Album Review: Howlin’ Rain – The Russian Wilds


Mountain. Led Zeppelin. AC/DC. These are bands that made us aware that the guitar can be the centerpiece of a band. Sure, the lead singer is vital to a band’s survival, but there’s something special about a band that is equal parts vocal and raging guitar. When Mountain exploded onto the scene with “Mississippi Queen,” the world took notice. When the opening riff roared out of your speakers, and you were instantly hooked even though at the time that heavy sound had barely been experimented with.

Here were are now 40 years later and our own guitar centric revolution is taking place. Of course, now we refer the genre as classic rock and Howlin’ Rain is making a case to be at the center of that revolution. Unlike bands like the Black Keys, Howlin’ Rain is infused with long solos at the core of their anthemic songs. Lead singer Ethan Miller, who has a similar vocal style to Soundgarden’s Chris Cornell, is strongly influenced by the aforementioned ‘70s bands.

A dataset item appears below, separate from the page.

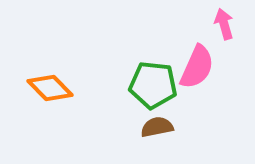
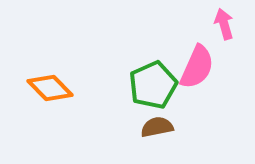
green pentagon: rotated 30 degrees counterclockwise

What sets this album apart from their earlier work is that Rick Rubin is handling the production duties. It seems Rubin has been taking an interest in the indie rock scene over the past couple of years far more than in his early days when he discovered acts like the Beastie Boys, LL Cool J and The Black Crowes. In 2009, he produced the Avett Brothers album I and Love and You, which was their major label debut and widely considered their best album to date. With songs that flow in and out of genres while not specifically staying to one tried and true style Howlin’ Rain show their devotion to no one musical God except perhaps the mighty guitar.

Songs like “…Still Walking Still Stone” are the epitome of their sound. The song begins with a subtle jazz piano, moves into the thrashing sounds of the guitar goes into a sassy ska beat and then goes back to the guitar. This is a band that is not merely intent on making an album. Howlin’ Rain wants you to know that they are in tune with their instrument (pun intended). It’s not enough to make put an album of 11 songs for the fawning masses to consume and digest. No, their intent is for you to either love them or hate them. There aren’t any lukewarm feelings when it comes to the San Francisco-natives.


With most bands I’d probably condemn the lack of lyrical acumen. That’s not to say that the lyrics here aren’t good, but they certainly aren’t the focal point. Howlin’ Rain wants to wail and they want you to wail right along with them. Throwback is far to cliché a term, they are like a band that was magically holographically sent from the late ‘60s and no nothing of our time. “We just came to rock.” That’s their mantra and it’s a fitting way to break out of the doldrums that some of our best artists seem to assuage us with on a monthly, weekly, daily basis.